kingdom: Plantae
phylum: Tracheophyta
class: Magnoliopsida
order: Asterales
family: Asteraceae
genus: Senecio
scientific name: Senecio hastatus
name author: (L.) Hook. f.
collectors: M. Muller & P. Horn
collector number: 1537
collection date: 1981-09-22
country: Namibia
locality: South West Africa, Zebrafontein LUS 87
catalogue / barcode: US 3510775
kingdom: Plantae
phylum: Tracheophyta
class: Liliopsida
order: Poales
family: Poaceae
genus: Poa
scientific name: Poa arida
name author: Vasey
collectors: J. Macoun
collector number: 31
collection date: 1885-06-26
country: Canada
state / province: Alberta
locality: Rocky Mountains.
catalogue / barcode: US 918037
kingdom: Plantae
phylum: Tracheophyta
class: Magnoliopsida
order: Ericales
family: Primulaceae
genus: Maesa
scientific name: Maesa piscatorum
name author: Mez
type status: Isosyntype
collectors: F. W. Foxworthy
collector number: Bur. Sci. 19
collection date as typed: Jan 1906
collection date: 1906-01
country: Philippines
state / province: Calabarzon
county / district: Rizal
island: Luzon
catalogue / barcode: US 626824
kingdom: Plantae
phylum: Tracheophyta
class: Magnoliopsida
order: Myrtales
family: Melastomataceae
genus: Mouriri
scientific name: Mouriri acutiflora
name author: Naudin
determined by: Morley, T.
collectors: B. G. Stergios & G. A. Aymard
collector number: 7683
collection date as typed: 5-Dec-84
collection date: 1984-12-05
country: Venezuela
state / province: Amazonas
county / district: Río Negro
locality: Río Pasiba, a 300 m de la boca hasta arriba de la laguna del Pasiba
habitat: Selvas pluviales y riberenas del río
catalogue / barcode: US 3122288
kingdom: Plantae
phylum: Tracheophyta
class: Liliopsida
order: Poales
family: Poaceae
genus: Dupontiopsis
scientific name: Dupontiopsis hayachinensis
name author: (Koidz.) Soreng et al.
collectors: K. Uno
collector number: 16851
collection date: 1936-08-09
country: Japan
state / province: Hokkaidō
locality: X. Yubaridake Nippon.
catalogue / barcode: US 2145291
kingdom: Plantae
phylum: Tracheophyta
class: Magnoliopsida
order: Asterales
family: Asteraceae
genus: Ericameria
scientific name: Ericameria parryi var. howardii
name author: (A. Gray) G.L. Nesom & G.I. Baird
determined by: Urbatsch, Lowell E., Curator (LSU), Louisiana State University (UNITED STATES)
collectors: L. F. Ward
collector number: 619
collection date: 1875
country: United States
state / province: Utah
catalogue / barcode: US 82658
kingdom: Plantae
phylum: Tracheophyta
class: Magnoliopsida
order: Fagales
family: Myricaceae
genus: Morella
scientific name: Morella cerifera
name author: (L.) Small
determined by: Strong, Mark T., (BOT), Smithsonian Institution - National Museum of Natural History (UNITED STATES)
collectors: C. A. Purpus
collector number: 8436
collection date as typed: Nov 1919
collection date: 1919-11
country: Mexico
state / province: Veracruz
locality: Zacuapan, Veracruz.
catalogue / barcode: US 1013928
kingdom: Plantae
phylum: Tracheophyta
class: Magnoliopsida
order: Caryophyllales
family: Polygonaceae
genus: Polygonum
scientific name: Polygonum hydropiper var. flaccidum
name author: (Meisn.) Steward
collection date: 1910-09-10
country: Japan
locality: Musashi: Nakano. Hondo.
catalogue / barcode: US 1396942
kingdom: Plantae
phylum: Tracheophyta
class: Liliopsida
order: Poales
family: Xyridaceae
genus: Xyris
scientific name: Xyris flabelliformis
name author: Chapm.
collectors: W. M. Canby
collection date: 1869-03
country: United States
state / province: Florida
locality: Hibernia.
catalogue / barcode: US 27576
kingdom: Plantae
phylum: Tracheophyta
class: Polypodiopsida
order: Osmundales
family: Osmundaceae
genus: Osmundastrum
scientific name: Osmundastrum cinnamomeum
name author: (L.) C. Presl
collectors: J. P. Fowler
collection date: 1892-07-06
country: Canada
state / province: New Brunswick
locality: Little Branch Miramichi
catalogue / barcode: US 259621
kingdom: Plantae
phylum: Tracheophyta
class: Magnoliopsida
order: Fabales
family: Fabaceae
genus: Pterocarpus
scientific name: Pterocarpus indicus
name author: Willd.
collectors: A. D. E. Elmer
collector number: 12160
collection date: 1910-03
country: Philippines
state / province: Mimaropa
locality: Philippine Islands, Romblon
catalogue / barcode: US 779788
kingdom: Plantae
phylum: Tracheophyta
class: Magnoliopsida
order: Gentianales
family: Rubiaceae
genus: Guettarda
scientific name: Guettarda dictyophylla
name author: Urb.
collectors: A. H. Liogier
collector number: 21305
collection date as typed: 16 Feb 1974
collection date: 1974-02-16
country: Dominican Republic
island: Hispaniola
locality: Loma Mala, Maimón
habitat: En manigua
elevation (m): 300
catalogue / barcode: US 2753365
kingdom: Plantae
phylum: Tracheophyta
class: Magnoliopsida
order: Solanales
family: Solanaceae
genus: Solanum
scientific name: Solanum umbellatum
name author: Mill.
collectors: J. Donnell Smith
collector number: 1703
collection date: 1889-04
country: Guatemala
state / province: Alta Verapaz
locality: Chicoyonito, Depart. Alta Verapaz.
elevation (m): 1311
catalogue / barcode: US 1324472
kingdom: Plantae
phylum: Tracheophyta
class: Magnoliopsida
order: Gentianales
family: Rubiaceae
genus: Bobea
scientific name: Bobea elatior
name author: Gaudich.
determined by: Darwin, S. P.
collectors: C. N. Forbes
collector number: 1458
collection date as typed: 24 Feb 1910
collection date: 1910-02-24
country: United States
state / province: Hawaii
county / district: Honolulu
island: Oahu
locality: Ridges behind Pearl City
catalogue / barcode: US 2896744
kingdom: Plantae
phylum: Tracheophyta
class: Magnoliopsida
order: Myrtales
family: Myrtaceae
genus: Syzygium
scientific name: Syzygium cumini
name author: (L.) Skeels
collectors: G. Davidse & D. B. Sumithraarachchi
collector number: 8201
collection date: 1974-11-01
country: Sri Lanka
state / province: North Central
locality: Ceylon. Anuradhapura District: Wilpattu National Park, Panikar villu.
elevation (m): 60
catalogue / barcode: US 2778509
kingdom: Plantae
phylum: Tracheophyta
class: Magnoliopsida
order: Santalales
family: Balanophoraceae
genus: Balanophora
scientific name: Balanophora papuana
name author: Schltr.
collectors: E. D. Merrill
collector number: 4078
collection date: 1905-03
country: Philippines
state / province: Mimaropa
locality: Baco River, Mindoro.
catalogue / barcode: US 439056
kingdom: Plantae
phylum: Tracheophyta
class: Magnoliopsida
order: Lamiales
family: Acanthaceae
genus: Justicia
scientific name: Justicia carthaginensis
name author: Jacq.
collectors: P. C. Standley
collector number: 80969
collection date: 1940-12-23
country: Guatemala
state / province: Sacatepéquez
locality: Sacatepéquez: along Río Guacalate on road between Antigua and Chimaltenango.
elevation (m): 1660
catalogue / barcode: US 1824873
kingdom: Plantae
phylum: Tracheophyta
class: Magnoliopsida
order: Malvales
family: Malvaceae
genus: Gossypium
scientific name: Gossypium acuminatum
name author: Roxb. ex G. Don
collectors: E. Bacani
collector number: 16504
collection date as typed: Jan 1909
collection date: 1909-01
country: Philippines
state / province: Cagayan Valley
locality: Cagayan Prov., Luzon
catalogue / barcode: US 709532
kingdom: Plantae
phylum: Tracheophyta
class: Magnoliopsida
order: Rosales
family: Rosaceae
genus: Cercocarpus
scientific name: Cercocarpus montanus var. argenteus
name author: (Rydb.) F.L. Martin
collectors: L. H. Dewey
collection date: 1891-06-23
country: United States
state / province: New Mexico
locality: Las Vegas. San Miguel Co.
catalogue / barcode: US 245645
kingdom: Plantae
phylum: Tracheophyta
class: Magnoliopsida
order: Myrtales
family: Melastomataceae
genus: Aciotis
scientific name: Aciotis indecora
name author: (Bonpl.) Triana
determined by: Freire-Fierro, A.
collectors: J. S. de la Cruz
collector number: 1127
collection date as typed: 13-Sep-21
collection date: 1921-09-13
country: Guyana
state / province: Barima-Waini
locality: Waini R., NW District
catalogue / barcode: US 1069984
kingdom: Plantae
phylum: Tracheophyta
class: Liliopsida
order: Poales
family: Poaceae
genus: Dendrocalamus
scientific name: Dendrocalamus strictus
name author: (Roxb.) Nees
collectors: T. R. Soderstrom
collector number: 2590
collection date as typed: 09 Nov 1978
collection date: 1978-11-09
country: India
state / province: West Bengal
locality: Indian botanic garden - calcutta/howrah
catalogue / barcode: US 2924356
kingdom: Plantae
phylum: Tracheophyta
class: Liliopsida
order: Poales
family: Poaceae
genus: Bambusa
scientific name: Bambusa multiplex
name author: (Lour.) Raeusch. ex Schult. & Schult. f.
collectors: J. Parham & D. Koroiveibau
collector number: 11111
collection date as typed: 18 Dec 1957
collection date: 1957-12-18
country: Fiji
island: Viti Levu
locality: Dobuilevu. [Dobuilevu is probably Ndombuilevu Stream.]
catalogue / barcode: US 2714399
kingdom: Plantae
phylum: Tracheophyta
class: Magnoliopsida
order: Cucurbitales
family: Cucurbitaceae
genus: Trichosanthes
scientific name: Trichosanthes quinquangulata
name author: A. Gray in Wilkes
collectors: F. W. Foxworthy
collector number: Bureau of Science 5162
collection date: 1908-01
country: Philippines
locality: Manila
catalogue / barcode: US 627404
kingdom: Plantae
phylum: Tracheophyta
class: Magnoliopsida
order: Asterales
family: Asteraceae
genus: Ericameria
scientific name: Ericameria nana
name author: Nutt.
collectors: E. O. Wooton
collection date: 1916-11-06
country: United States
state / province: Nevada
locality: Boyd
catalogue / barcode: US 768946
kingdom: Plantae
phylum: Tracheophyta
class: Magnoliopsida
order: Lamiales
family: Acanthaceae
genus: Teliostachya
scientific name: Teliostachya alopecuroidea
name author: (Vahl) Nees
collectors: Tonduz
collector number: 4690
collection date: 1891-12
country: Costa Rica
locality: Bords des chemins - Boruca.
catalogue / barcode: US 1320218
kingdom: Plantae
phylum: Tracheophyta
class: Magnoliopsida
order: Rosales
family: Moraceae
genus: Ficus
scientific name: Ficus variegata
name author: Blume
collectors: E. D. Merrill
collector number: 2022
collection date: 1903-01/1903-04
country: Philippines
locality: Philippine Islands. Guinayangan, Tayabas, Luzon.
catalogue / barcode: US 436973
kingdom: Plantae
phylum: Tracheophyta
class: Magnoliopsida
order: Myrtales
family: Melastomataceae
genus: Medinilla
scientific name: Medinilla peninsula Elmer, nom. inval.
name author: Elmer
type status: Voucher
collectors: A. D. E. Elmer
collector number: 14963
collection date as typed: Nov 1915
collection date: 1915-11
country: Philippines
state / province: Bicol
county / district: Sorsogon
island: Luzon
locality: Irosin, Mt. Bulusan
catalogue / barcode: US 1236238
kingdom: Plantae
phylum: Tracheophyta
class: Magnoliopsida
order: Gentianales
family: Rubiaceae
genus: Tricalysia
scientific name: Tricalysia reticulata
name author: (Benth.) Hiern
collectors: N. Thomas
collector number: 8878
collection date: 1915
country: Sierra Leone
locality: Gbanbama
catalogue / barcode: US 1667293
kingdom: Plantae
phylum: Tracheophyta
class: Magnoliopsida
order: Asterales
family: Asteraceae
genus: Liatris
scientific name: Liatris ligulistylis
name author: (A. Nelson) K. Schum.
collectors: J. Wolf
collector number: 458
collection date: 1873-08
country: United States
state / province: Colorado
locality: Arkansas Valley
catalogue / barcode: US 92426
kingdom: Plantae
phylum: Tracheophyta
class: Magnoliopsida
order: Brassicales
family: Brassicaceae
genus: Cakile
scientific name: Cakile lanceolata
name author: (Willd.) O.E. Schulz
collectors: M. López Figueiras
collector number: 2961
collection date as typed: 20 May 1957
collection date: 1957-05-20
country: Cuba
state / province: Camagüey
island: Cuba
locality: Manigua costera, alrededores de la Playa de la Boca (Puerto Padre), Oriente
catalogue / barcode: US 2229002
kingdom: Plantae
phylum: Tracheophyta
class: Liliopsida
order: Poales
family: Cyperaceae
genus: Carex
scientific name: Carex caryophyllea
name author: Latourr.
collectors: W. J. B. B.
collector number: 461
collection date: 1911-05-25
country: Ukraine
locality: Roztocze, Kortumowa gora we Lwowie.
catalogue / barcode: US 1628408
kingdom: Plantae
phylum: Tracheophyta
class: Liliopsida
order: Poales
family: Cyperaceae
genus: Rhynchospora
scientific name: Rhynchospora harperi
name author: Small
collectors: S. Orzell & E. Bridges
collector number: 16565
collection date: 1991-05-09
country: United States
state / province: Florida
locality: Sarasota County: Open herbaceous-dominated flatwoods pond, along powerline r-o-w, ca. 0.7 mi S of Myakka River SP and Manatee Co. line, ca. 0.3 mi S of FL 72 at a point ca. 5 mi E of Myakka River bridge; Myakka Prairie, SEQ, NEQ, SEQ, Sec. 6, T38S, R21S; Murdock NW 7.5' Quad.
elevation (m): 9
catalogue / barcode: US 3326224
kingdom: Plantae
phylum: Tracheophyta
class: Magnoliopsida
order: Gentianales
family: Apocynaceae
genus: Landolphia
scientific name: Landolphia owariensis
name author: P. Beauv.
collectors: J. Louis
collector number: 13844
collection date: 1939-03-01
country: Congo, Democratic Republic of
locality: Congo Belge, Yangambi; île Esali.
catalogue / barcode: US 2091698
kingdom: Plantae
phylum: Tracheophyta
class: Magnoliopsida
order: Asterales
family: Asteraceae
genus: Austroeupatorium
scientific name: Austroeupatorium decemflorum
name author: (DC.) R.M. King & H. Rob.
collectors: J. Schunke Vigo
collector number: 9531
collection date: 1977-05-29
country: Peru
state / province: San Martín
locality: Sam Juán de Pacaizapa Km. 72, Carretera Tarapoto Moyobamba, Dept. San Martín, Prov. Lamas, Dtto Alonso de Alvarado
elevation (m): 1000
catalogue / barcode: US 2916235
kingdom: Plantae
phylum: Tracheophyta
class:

+===+

Convert the part of the data that opens with the line containing "scientific name: Cercocarpus" and closes with the line containing "name author: (Roxb.) Nees" into a Markdown table with the columns Row and Line. Number each line in order and leave out blank lines.

• [Reply to the task]:
| Row | Line |
|---|---|
| 1 | scientific name: Cercocarpus montanus var. argenteus |
| 2 | name author: (Rydb.) F.L. Martin |
| 3 | collectors: L. H. Dewey |
| 4 | collection date: 1891-06-23 |
| 5 | country: United States |
| 6 | state / province: New Mexico |
| 7 | locality: Las Vegas. San Miguel Co. |
| 8 | catalogue / barcode: US 245645 |
| 9 | kingdom: Plantae |
| 10 | phylum: Tracheophyta |
| 11 | class: Magnoliopsida |
| 12 | order: Myrtales |
| 13 | family: Melastomataceae |
| 14 | genus: Aciotis |
| 15 | scientific name: Aciotis indecora |
| 16 | name author: (Bonpl.) Triana |
| 17 | determined by: Freire-Fierro, A. |
| 18 | collectors: J. S. de la Cruz |
| 19 | collector number: 1127 |
| 20 | collection date as typed: 13-Sep-21 |
| 21 | collection date: 1921-09-13 |
| 22 | country: Guyana |
| 23 | state / province: Barima-Waini |
| 24 | locality: Waini R., NW District |
| 25 | catalogue / barcode: US 1069984 |
| 26 | kingdom: Plantae |
| 27 | phylum: Tracheophyta |
| 28 | class: Liliopsida |
| 29 | order: Poales |
| 30 | family: Poaceae |
| 31 | genus: Dendrocalamus |
| 32 | scientific name: Dendrocalamus strictus |
| 33 | name author: (Roxb.) Nees |